_Instruction:_ Reproduce every line of the data below word for word, omitting the pictures.

_Supplied records:_
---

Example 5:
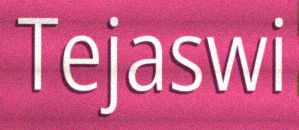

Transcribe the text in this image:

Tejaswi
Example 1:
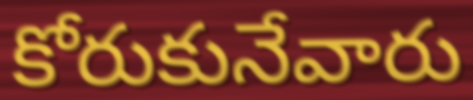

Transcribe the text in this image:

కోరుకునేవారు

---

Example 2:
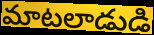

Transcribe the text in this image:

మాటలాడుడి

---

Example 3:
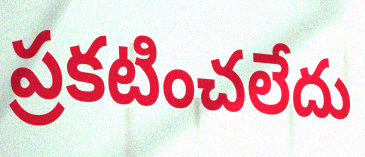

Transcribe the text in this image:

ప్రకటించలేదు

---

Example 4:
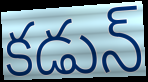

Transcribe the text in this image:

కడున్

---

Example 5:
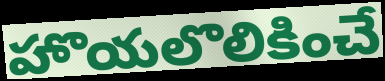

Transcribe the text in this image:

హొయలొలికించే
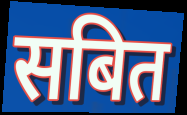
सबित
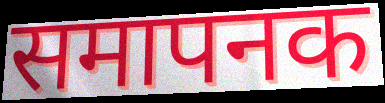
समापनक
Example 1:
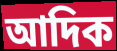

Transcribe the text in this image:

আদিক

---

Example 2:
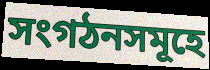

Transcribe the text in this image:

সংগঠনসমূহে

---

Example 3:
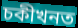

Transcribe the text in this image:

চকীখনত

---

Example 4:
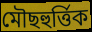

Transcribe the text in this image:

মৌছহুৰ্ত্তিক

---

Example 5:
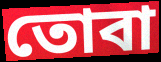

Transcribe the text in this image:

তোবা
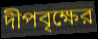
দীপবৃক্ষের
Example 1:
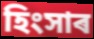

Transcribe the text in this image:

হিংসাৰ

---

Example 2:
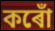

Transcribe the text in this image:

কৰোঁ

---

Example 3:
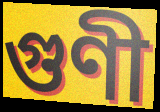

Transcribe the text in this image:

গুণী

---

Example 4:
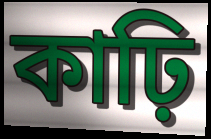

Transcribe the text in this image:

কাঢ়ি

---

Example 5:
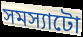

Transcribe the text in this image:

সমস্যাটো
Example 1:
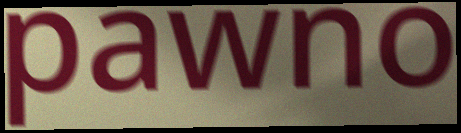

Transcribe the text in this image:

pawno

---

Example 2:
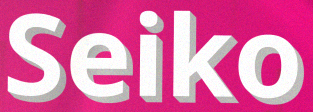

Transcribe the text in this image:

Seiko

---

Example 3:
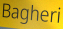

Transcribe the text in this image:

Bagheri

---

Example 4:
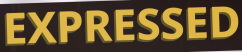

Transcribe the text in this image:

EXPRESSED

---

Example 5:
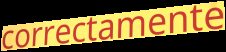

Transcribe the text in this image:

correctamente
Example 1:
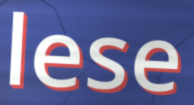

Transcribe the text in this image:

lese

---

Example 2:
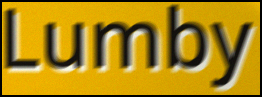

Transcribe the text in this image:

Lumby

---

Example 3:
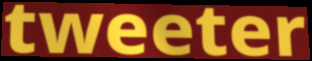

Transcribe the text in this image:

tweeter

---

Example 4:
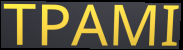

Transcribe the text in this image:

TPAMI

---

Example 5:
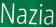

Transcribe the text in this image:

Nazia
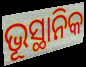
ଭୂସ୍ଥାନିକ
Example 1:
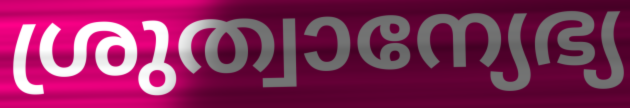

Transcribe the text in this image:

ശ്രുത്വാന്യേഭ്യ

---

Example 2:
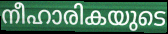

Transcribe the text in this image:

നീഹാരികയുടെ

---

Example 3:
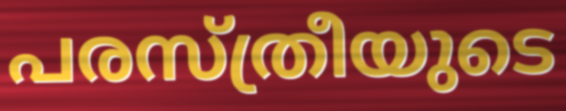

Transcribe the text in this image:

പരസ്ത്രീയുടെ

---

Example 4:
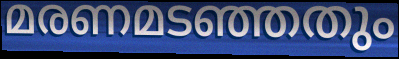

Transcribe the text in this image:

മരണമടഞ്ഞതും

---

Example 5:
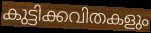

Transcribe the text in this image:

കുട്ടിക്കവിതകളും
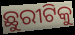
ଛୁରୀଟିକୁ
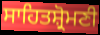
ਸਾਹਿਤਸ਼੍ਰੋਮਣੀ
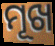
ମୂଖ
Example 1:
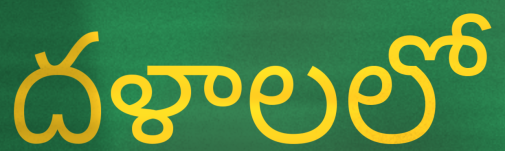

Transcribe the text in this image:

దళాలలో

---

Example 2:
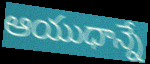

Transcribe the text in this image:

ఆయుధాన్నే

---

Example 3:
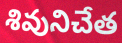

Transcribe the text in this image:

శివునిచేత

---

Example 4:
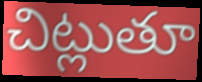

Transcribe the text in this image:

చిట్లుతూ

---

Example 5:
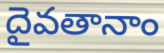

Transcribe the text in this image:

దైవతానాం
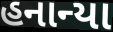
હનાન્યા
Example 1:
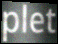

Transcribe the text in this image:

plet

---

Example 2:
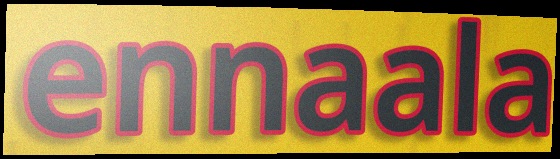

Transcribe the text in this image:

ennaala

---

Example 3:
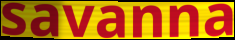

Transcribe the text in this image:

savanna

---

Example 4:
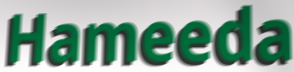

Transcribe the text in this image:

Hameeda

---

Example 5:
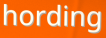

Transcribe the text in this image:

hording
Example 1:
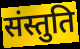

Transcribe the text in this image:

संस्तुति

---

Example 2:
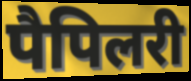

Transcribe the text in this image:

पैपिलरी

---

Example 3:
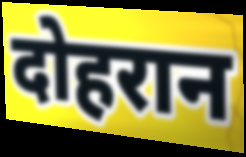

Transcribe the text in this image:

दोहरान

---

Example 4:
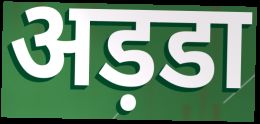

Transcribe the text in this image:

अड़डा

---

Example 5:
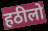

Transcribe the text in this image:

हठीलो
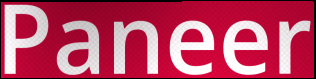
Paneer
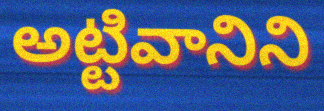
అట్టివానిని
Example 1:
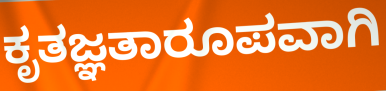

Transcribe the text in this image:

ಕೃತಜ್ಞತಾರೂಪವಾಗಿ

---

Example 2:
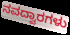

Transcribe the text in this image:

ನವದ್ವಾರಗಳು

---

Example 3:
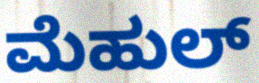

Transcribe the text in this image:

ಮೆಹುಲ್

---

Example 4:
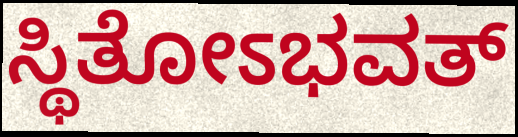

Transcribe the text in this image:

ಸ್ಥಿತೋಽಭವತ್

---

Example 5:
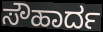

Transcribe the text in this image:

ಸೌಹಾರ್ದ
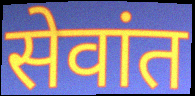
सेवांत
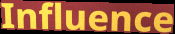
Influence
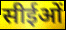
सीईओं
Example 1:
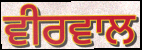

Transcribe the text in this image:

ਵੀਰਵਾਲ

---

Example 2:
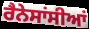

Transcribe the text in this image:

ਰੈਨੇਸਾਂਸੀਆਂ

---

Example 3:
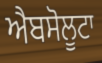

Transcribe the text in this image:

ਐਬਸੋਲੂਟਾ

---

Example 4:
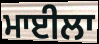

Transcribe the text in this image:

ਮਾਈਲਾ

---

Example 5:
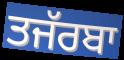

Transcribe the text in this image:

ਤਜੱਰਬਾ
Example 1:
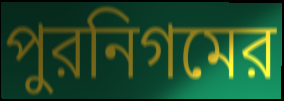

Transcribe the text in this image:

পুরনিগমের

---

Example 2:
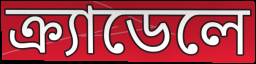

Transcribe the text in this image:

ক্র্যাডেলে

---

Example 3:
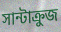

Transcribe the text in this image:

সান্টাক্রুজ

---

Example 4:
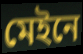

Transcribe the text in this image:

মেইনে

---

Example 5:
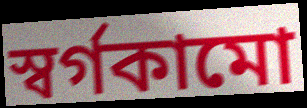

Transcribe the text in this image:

_Answer to this task:_
---

Example 5:

Transcribe the text in this image:

Tejaswi
Example 1:

Transcribe the text in this image:

కోరుకునేవారు

---

Example 2:

Transcribe the text in this image:

మాటలాడుడి

---

Example 3:

Transcribe the text in this image:

ప్రకటించలేదు

---

Example 4:

Transcribe the text in this image:

కడున్

---

Example 5:

Transcribe the text in this image:

హొయలొలికించే
सबित
समापनक
Example 1:

Transcribe the text in this image:

আদিক

---

Example 2:

Transcribe the text in this image:

সংগঠনসমূহে

---

Example 3:

Transcribe the text in this image:

চকীখনত

---

Example 4:

Transcribe the text in this image:

মৌছহুৰ্ত্তিক

---

Example 5:

Transcribe the text in this image:

তোবা
দীপবৃক্ষের
Example 1:

Transcribe the text in this image:

হিংসাৰ

---

Example 2:

Transcribe the text in this image:

কৰোঁ

---

Example 3:

Transcribe the text in this image:

গুণী

---

Example 4:

Transcribe the text in this image:

কাঢ়ি

---

Example 5:

Transcribe the text in this image:

সমস্যাটো
Example 1:

Transcribe the text in this image:

pawno

---

Example 2:

Transcribe the text in this image:

Seiko

---

Example 3:

Transcribe the text in this image:

Bagheri

---

Example 4:

Transcribe the text in this image:

EXPRESSED

---

Example 5:

Transcribe the text in this image:

correctamente
Example 1:

Transcribe the text in this image:

lese

---

Example 2:

Transcribe the text in this image:

Lumby

---

Example 3:

Transcribe the text in this image:

tweeter

---

Example 4:

Transcribe the text in this image:

TPAMI

---

Example 5:

Transcribe the text in this image:

Nazia
ଭୂସ୍ଥାନିକ
Example 1:

Transcribe the text in this image:

ശ്രുത്വാന്യേഭ്യ

---

Example 2:

Transcribe the text in this image:

നീഹാരികയുടെ

---

Example 3:

Transcribe the text in this image:

പരസ്ത്രീയുടെ

---

Example 4:

Transcribe the text in this image:

മരണമടഞ്ഞതും

---

Example 5:

Transcribe the text in this image:

കുട്ടിക്കവിതകളും
ଛୁରୀଟିକୁ
ਸਾਹਿਤਸ਼੍ਰੋਮਣੀ
ମୂଖ
Example 1:

Transcribe the text in this image:

దళాలలో

---

Example 2:

Transcribe the text in this image:

ఆయుధాన్నే

---

Example 3:

Transcribe the text in this image:

శివునిచేత

---

Example 4:

Transcribe the text in this image:

చిట్లుతూ

---

Example 5:

Transcribe the text in this image:

దైవతానాం
હનાન્યા
Example 1:

Transcribe the text in this image:

plet

---

Example 2:

Transcribe the text in this image:

ennaala

---

Example 3:

Transcribe the text in this image:

savanna

---

Example 4:

Transcribe the text in this image:

Hameeda

---

Example 5:

Transcribe the text in this image:

hording
Example 1:

Transcribe the text in this image:

संस्तुति

---

Example 2:

Transcribe the text in this image:

पैपिलरी

---

Example 3:

Transcribe the text in this image:

दोहरान

---

Example 4:

Transcribe the text in this image:

अड़डा

---

Example 5:

Transcribe the text in this image:

हठीलो
Paneer
అట్టివానిని
Example 1:

Transcribe the text in this image:

ಕೃತಜ್ಞತಾರೂಪವಾಗಿ

---

Example 2:

Transcribe the text in this image:

ನವದ್ವಾರಗಳು

---

Example 3:

Transcribe the text in this image:

ಮೆಹುಲ್

---

Example 4:

Transcribe the text in this image:

ಸ್ಥಿತೋಽಭವತ್

---

Example 5:

Transcribe the text in this image:

ಸೌಹಾರ್ದ
सेवांत
Influence
सीईओं
Example 1:

Transcribe the text in this image:

ਵੀਰਵਾਲ

---

Example 2:

Transcribe the text in this image:

ਰੈਨੇਸਾਂਸੀਆਂ

---

Example 3:

Transcribe the text in this image:

ਐਬਸੋਲੂਟਾ

---

Example 4:

Transcribe the text in this image:

ਮਾਈਲਾ

---

Example 5:

Transcribe the text in this image:

ਤਜੱਰਬਾ
Example 1:

Transcribe the text in this image:

পুরনিগমের

---

Example 2:

Transcribe the text in this image:

ক্র্যাডেলে

---

Example 3:

Transcribe the text in this image:

সান্টাক্রুজ

---

Example 4:

Transcribe the text in this image:

মেইনে

---

Example 5:

Transcribe the text in this image:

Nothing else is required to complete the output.